▸ DIRECTIONS FOR THIS TASK
In the forum thread below on internet providers, turn the paragraph beginning "There are plenty of internet providers" into a short bulleted list that keeps its main facts.

# Internet provider without need for spanish bank account?



## thesnowbird (Oct 6, 2021)

Can anyone recommend a reliable internet provider in Spain (Canary Islands) with a cheap tarif for a fiber connection? Problem is that many only accept costumers with a spanish bank account (which I do not want to have). Preferably just internet without landline or cell phone included. 
Thanks in advance.


----------



## xabiaxica (Jun 23, 2009)

thesnowbird said:


> Can anyone recommend a reliable internet provider in Spain (Canary Islands) with a cheap tarif for a fiber connection? Problem is that many only accept costumers with a spanish bank account (which I do not want to have). Preferably just internet without landline or cell phone included.
> Thanks in advance.


I don't know of any fibre internet provider which accepts a foreign bank account.

Perhaps someone else will.


----------



## tebo53 (Sep 18, 2014)

I don't know any providers that will just do Internet without landline bundled in.

Steve


----------



## xabiaxica (Jun 23, 2009)

tebo53 said:


> I don't know any providers that will just do Internet without landline bundled in.
> 
> Steve


I have fibre from Lowi with no landline. 
I used to have the same from Yoigo.


----------



## kalohi (May 6, 2012)

There are plenty of internet providers that will give you fiber internet without a landline. (Simyo, Lowi, Digi, Amena, Tuenti, O2...) But I think you're going to find that they all require you to pay for it using direct debit from a Spanish bank account. You might consider getting a pre-paid data plan for a mobile and using it as a hot spot.


----------



## Mark427 (Dec 22, 2020)

thesnowbird said:


> Can anyone recommend a reliable internet provider in Spain (Canary Islands) with a cheap tarif for a fiber connection? Problem is that many only accept costumers with a spanish bank account (which I do not want to have). Preferably just internet without landline or cell phone included.
> Thanks in advance.


Can't you use an internet bank like N26. They give you a spanish iban so you can use it for direct debits, standing orders etc.There is no monthly fees on it, and it has an excellent exchange rate system as well.(I think it uses wise)

▸ DATASET CONTENT
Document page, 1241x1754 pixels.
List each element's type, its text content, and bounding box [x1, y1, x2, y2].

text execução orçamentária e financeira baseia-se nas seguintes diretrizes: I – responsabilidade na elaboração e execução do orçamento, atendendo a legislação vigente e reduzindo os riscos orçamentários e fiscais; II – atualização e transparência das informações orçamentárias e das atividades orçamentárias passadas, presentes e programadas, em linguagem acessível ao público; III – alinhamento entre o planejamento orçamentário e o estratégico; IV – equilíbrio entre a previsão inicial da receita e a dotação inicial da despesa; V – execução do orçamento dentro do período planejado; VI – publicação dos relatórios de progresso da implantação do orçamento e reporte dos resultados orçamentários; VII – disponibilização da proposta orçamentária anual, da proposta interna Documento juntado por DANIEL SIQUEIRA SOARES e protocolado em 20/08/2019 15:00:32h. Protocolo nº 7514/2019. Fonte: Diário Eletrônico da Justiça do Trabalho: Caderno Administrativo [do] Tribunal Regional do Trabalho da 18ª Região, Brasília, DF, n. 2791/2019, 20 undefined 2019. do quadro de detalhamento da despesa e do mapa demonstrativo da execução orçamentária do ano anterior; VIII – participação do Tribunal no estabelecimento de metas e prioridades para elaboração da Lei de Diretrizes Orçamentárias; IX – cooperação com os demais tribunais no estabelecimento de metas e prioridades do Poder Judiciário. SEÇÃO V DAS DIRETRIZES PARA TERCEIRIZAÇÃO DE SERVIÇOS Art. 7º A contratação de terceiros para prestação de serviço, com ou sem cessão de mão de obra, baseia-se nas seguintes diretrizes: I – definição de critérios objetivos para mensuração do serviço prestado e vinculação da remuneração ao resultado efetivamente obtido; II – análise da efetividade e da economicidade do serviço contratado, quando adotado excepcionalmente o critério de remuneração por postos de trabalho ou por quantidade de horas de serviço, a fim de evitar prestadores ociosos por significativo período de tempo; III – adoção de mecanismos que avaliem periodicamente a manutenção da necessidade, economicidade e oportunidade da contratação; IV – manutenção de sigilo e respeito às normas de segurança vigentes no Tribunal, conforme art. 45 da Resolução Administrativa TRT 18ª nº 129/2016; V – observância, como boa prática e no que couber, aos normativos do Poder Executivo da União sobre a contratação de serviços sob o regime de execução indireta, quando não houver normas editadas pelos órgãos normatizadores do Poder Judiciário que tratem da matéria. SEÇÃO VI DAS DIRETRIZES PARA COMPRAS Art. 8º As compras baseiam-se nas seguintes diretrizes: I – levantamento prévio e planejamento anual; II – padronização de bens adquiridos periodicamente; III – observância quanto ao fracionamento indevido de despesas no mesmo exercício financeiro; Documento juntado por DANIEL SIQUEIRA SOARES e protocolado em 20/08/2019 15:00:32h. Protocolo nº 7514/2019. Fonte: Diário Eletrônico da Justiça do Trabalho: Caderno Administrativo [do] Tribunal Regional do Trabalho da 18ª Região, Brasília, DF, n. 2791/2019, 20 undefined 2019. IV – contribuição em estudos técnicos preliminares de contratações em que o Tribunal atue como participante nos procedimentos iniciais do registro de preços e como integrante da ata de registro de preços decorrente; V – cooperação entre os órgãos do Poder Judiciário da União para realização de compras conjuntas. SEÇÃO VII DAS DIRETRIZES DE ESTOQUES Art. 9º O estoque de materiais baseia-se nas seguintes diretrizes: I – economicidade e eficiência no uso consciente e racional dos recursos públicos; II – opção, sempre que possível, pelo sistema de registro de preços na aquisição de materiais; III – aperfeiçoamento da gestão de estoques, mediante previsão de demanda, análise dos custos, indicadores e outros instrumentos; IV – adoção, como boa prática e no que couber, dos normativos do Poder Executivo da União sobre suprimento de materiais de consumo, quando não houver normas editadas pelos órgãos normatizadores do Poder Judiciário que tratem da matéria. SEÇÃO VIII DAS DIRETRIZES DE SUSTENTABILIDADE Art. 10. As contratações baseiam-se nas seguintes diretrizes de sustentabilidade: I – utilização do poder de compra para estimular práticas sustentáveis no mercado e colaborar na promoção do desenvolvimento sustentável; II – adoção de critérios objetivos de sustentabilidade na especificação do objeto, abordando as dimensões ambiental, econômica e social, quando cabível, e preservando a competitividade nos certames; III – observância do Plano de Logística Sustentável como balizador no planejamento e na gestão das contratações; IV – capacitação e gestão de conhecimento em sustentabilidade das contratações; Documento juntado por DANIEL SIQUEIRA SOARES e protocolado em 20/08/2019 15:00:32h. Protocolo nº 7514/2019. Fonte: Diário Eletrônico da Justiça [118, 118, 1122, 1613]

▸ SOLUTION
- Many providers offer fiber internet without a landline: Simyo, Lowi, Digi, Amena, Tuenti, O2.
- They probably all require payment by direct debit from a Spanish bank account.
- One option is a prepaid mobile data plan used as a hot spot.